Итак, мы предположили, что нулевая дистанция, т.е. некая соборная точка в экклесии и есть непременное условие идеальных человеческих отношений, блаженства, идеального здоровья и бессмертия. И, ясное дело, первое необходимое условие для нулевой дистанции – это высочайший уровень культуры. И надо признать, что самый элитарный на сегодняшний день уровень культуры, который можно было бы найти в самой наивысочайшей части общества самых наицивилизованнейших стран далеко не достаточен для достижения нулевой дистанции в человеческих отношениях… очень далеко. Идея морального абсолюта, например, по настоящему еще даже не обсуждалась в мировой философской общественности. А ведь именно эта идея здесь и нужна.
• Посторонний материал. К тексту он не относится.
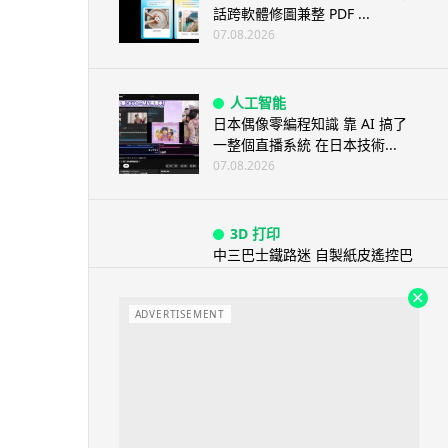
話跨軟體修圖兼整 PDF ...
07.08.2026
人工智能
日本偶像零編程知識 靠 AI 搞了
一整個直播系統 在日本技術...
07.08.2026
3D 打印
中三巴士鐵路迷 自製紙皮遙控巴
士 門,水撥識郁 + 實時GPS報站
07.08.2026
ADVERTISEMENT
城中熱話
iPhone 加速撤出中國 印度成新
機主要基地 上年組裝增至550...
07.08.2026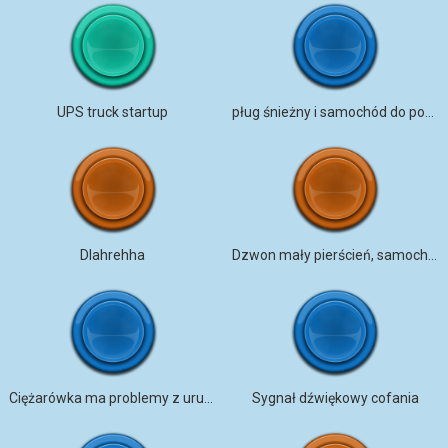
UPS truck startup
pług śnieżny i samochód do posypywania solą
DIahrehha
Dzwon mały pierścień, samochód do ostrzenia noży, silnik TORONTO
Ciężarówka ma problemy z uruchomieniem
Sygnał dźwiękowy cofania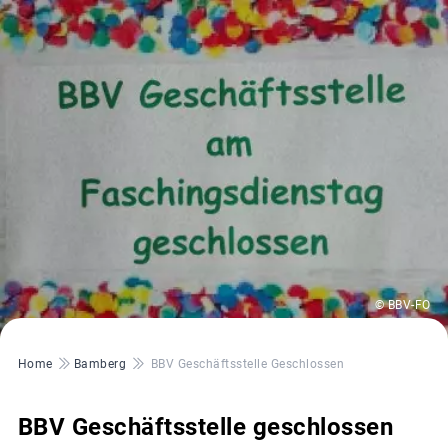
© BBV-FO
Pfadnavigation
Home
Bamberg
BBV Geschäftsstelle Geschlossen
BBV Geschäftsstelle geschlossen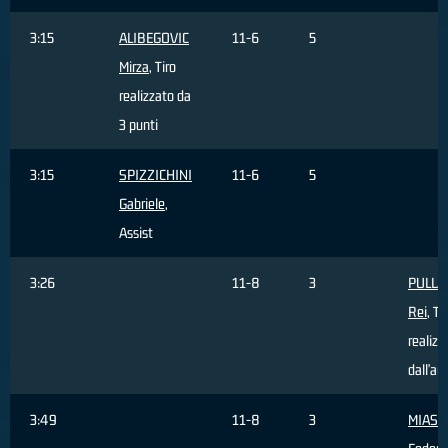
3:15
ALIBEGOVIC
11-6
5
Mirza
, Tiro
realizzato da
3 punti
3:15
SPIZZICHINI
11-6
5
Gabriele
,
Assist
3:26
11-8
3
PULLA
Rei
, Ti
realizz
dall'ar
3:49
11-8
3
MIASC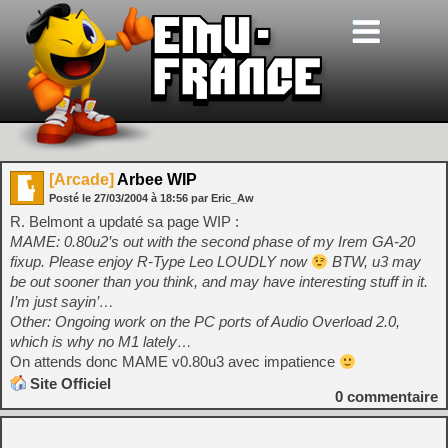
[Arcade]
Arbee WIP
Posté le
27/03/2004
à
18:56
par Eric_Aw
R. Belmont a updaté sa page WIP :
MAME: 0.80u2’s out with the second phase of my Irem GA-20
fixup. Please enjoy R-Type Leo LOUDLY now
BTW, u3 may
be out sooner than you think, and may have interesting stuff in it.
I’m just sayin’…
Other: Ongoing work on the PC ports of Audio Overload 2.0,
which is why no M1 lately…
On attends donc MAME v0.80u3 avec impatience
Site Officiel
0
commentaire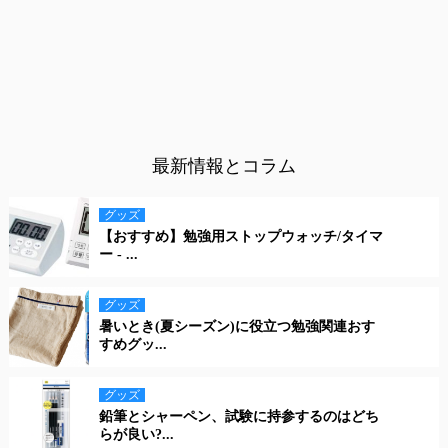
最新情報とコラム
グッズ
【おすすめ】勉強用ストップウォッチ/タイマ
ー - ...
グッズ
暑いとき(夏シーズン)に役立つ勉強関連おす
すめグッ...
グッズ
鉛筆とシャーペン、試験に持参するのはどち
らが良い?...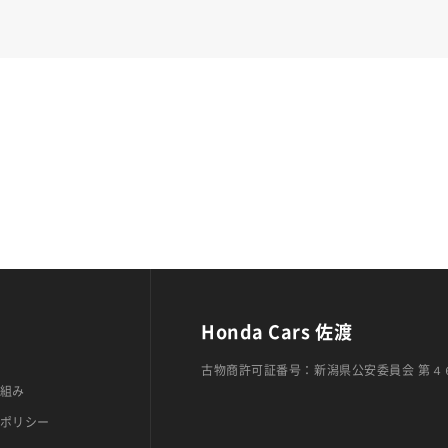
Honda Cars 佐渡
古物商許可証番号：新潟県公安委員会 第４
組み
ポリシー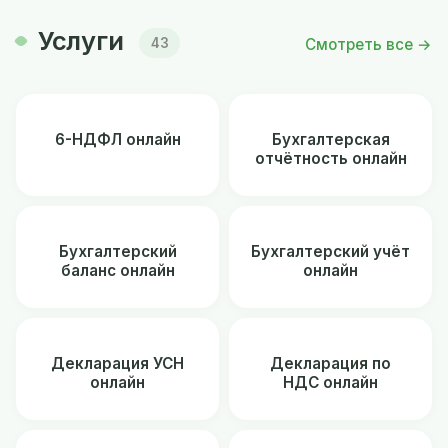
Услуги
Смотреть все →
43
6-НДФЛ онлайн
Бухгалтерская
отчётность онлайн
Бухгалтерский
Бухгалтерский учёт
баланс онлайн
онлайн
Декларация УСН
Декларация по
онлайн
НДС онлайн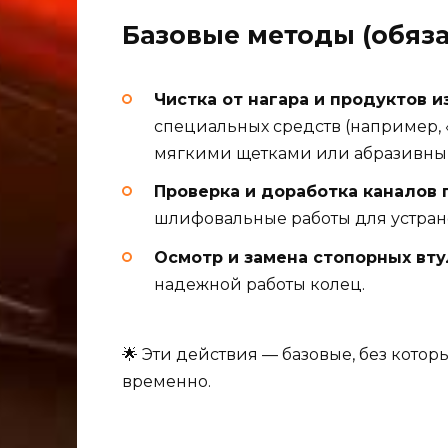
Базовые методы (обяза
Чистка от нагара и продуктов и
специальных средств (например, 
мягкими щетками или абразивны
Проверка и доработка каналов
шлифовальные работы для устране
Осмотр и замена стопорных вту
надежной работы колец.
🌟 Эти действия — базовые, без кото
временно.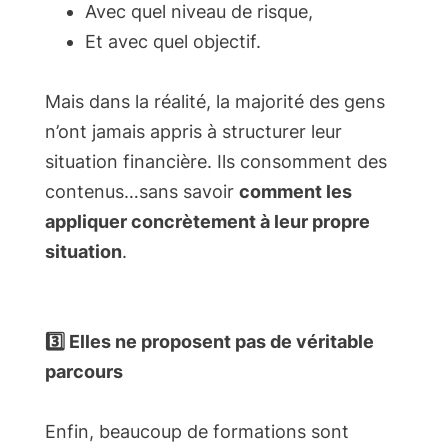
Avec quel niveau de risque,
Et avec quel objectif.
Mais dans la réalité, la majorité des gens
n’ont jamais appris à structurer leur
situation financière. Ils consomment des
contenus…sans savoir
comment les
appliquer concrètement à leur propre
situation
.
3️⃣ Elles ne proposent pas de véritable
parcours
Enfin, beaucoup de formations sont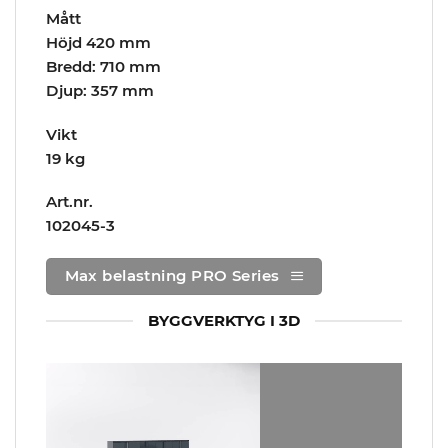
Mått
Höjd 420 mm
Bredd: 710 mm
Djup: 357 mm
Vikt
19 kg
Art.nr.
102045-3
Max belastning PRO Series
BYGGVERKTYG I 3D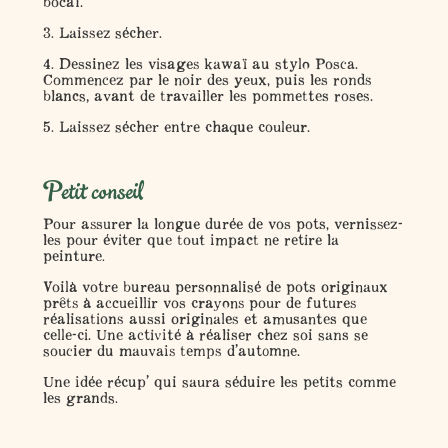
bocal.
3. Laissez sécher.
4. Dessinez les visages kawaï au stylo Posca.
Commencez par le noir des yeux, puis les ronds
blancs, avant de travailler les pommettes roses.
5. Laissez sécher entre chaque couleur.
Petit conseil
Pour assurer la longue durée de vos pots, vernissez-
les pour éviter que tout impact ne retire la
peinture.
Voilà votre bureau personnalisé de pots originaux
prêts à accueillir vos crayons pour de futures
réalisations aussi originales et amusantes que
celle-ci. Une activité à réaliser chez soi sans se
soucier du mauvais temps d’automne.
Une idée récup’ qui saura séduire les petits comme
les grands.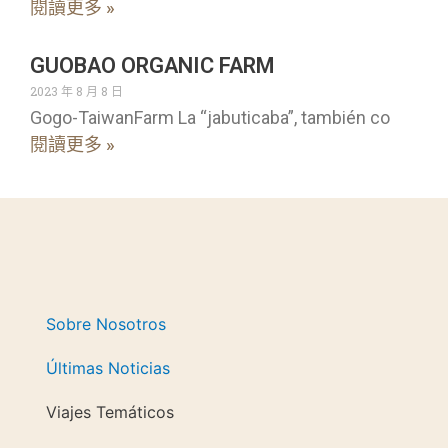
閱讀更多 »
GUOBAO ORGANIC FARM
2023 年 8 月 8 日
Gogo-TaiwanFarm La “jabuticaba”, también co
閱讀更多 »
Sobre Nosotros
Últimas Noticias
Viajes Temáticos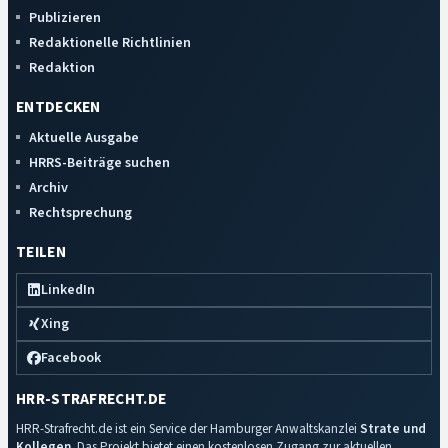
Publizieren
Redaktionelle Richtlinien
Redaktion
ENTDECKEN
Aktuelle Ausgabe
HRRS-Beiträge suchen
Archiv
Rechtsprechung
TEILEN
LinkedIn
Xing
Facebook
HRR-STRAFRECHT.DE
HRR-Strafrecht.de ist ein Service der Hamburger Anwaltskanzlei
Strate und
Kollegen
. Das Projekt bietet einen kostenlosen Zugang zur aktuellen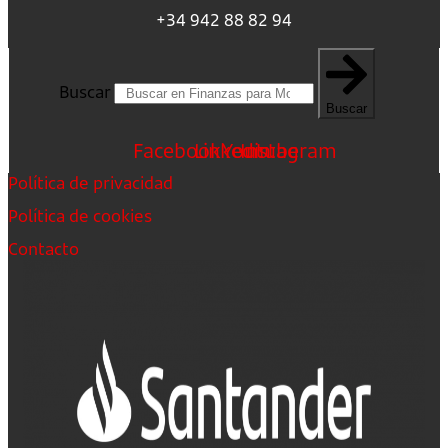
+34 942 88 82 94
Buscar
Buscar
Facebook
Linkedin
Youtube
Instagram
Política de privacidad
Política de cookies
Contacto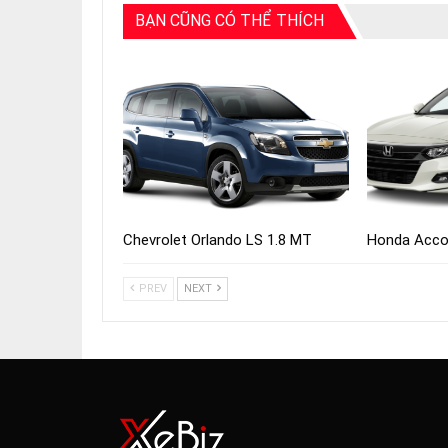
BẠN CŨNG CÓ THỂ THÍCH
Chevrolet Orlando LS 1.8 MT
Honda Acco
PREV
NEXT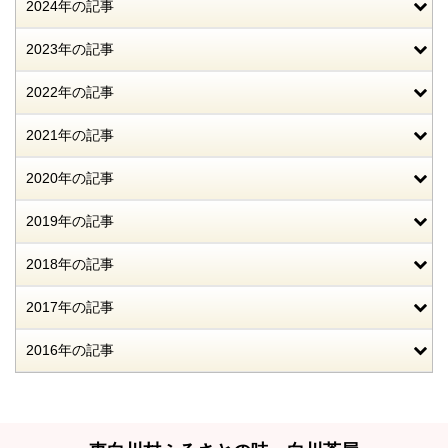
2024年の記事
2023年の記事
2022年の記事
2021年の記事
2020年の記事
2019年の記事
2018年の記事
2017年の記事
2016年の記事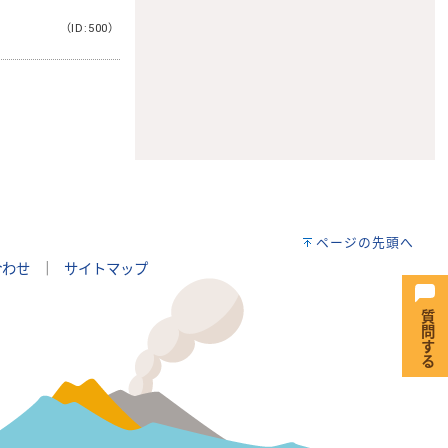
（ID:500）
。
ページの先頭へ
合わせ
｜
サイトマップ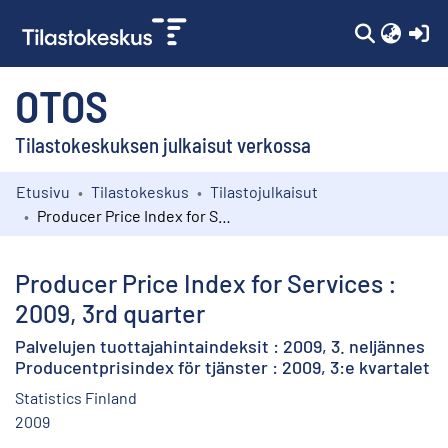
(c
OTOS
Tilastokeskuksen julkaisut verkossa
Etusivu
Tilastokeskus
Tilastojulkaisut
Kokoelmat
Producer Price Index for Services : 2009, 3rd quarter
Selaa
Producer Price Index for Services :
2009, 3rd quarter
Palvelujen tuottajahintaindeksit : 2009, 3. neljännes
Producentprisindex för tjänster : 2009, 3:e kvartalet
Statistics Finland
2009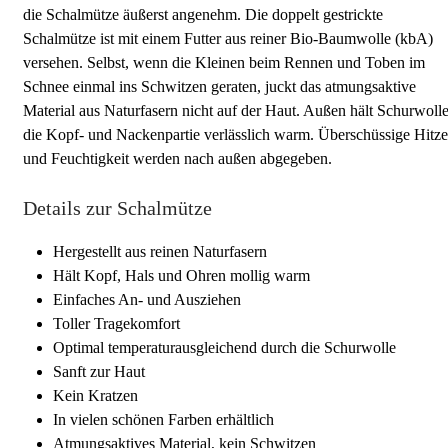
die Schalmütze äußerst angenehm. Die doppelt gestrickte
Schalmütze ist mit einem Futter aus reiner Bio-Baumwolle (kbA)
versehen. Selbst, wenn die Kleinen beim Rennen und Toben im
Schnee einmal ins Schwitzen geraten, juckt das atmungsaktive
Material aus Naturfasern nicht auf der Haut. Außen hält Schurwoll
die Kopf- und Nackenpartie verlässlich warm. Überschüssige Hitze
und Feuchtigkeit werden nach außen abgegeben.
Details zur Schalmütze
Hergestellt aus reinen Naturfasern
Hält Kopf, Hals und Ohren mollig warm
Einfaches An- und Ausziehen
Toller Tragekomfort
Optimal temperaturausgleichend durch die Schurwolle
Sanft zur Haut
Kein Kratzen
In vielen schönen Farben erhältlich
Atmungsaktives Material, kein Schwitzen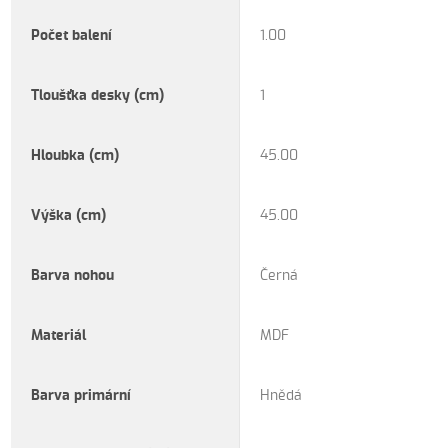
Počet balení
1.00
Tloušťka desky (cm)
1
Hloubka (cm)
45.00
Výška (cm)
45.00
Barva nohou
Černá
Materiál
MDF
Barva primární
Hnědá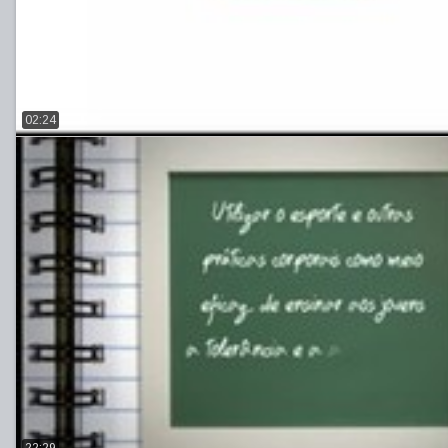
02:24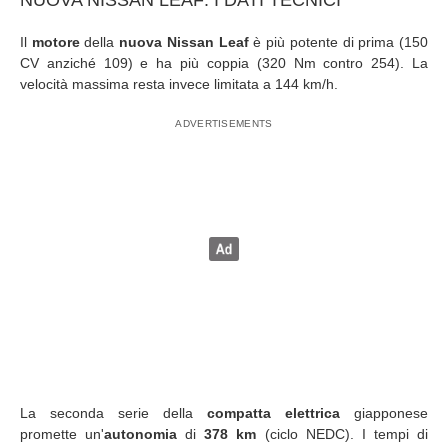
Il
motore
della
nuova Nissan Leaf
è più potente di prima (150
CV anziché 109) e ha più coppia (320 Nm contro 254). La
velocità massima resta invece limitata a 144 km/h.
La seconda serie della
compatta elettrica
giapponese
promette un'
autonomia
di
378 km
(ciclo NEDC). I tempi di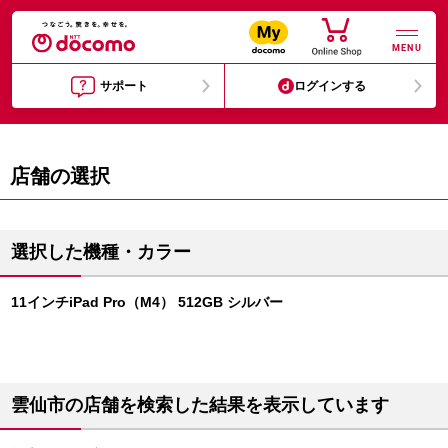
MENU
サポート
ログインする
店舗の選択
選択した機種・カラー
11インチiPad Pro（M4） 512GB シルバー
雲仙市の店舗を検索した結果を表示しています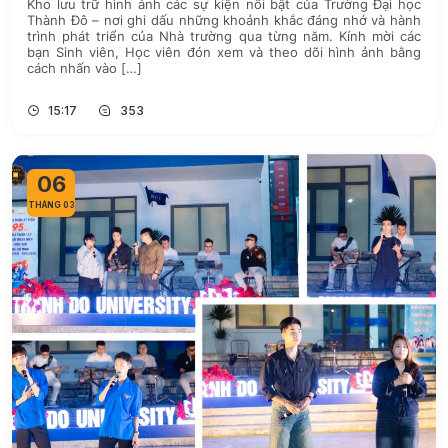
Kho lưu trữ hình ảnh các sự kiện nổi bật của Trường Đại học
Thành Đô – nơi ghi dấu những khoảnh khắc đáng nhớ và hành
trình phát triển của Nhà trường qua từng năm. Kính mời các
bạn Sinh viên, Học viên đón xem và theo dõi hình ảnh bằng
cách nhấn vào […]
15:17
353
06
THÁNG 03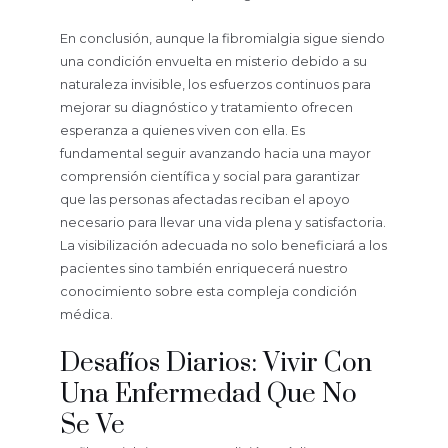
En conclusión, aunque la fibromialgia sigue siendo
una condición envuelta en misterio debido a su
naturaleza invisible, los esfuerzos continuos para
mejorar su diagnóstico y tratamiento ofrecen
esperanza a quienes viven con ella. Es
fundamental seguir avanzando hacia una mayor
comprensión científica y social para garantizar
que las personas afectadas reciban el apoyo
necesario para llevar una vida plena y satisfactoria.
La visibilización adecuada no solo beneficiará a los
pacientes sino también enriquecerá nuestro
conocimiento sobre esta compleja condición
médica.
Desafíos Diarios: Vivir Con
Una Enfermedad Que No
Se Ve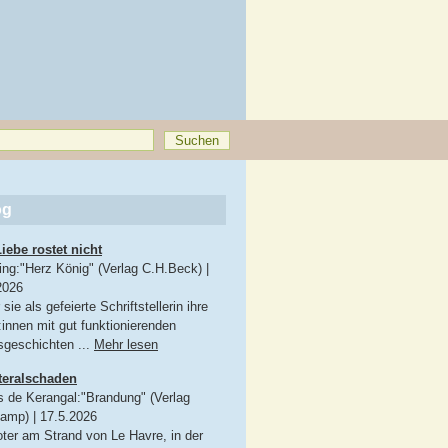
og
Liebe rostet nicht
King:"Herz König" (Verlag C.H.Beck)
|
2026
sie als gefeierte Schriftstellerin ihre
:innen mit gut funktionierenden
sgeschichten ...
Mehr lesen
teralschaden
s de Kerangal:"Brandung" (Verlag
kamp)
|
17.5.2026
oter am Strand von Le Havre, in der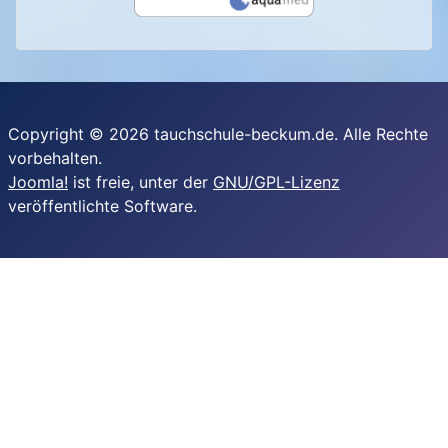
Copyright © 2026 tauchschule-beckum.de. Alle Rechte
vorbehalten.
Joomla!
ist freie, unter der
GNU/GPL-Lizenz
veröffentlichte Software.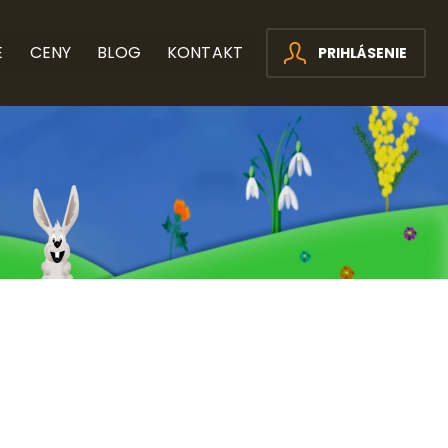
E
CENY
BLOG
KONTAKT
PRIHLÁSENIE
Нулевая дистанция без нравственного совершенства невозможна, а нравственное совершенство без нулевой дистанции бессмысленно. Нравственное совершенство в одиночестве – абсурд, в самом плохом смысле, в том числе и православное смирение. Дружеская близость как дитя, зачинается с наслаждением, рождается с болью. А потом радует и утешает всю жизнь. Она требует не только таланта, но и терпения. Проявив интерес к идее нравственного совершенства, человек становится зрячим, он видит другого. Это решает много проблем в общении и делает нулевую близость достижимой. Потому что главный упрек в экзистенциальной обиде таков: "Ты же не знаешь меня! Вот ты уже ко мне относишься, оценил меня, поставил на место. Но ты знаешь только часть меня, причем не самую лучшую. Я больше. Осталось множество граней, глубин, которые ты по своей слепоте не видишь. Такое нецеломудренное, нецелостное общение с частью меня противоестественно. Оно мучительно, потому что такое общение – извращение и разврат". Общение может быть извращенным, противоестественным, поэтому болезненным. В мире сем оно в основном такое и есть. Поэтому умеренная дистанция в обществе спасительна от тяжелых стрессов и болезней. Дистанция – признак интеллигентности. Люди попроще ближе друг к другу. Если человек примитивный, но цельный и простой, ему проще жить, т.к. такие же как он друзья его видят целиком. Но сам-то он во многом слеп, и это для более культурного человека может оказаться болезненным, потому что восприятие слишком нецелостно. Общий знаменатель слишком примитивен. И не только дистанция, но даже некий апартеид иногда неизбежен. Ибо самое доброе намерение иногда оказывается как, например, головотяпство в экологии. В этом случае вежливое избегание оправдано.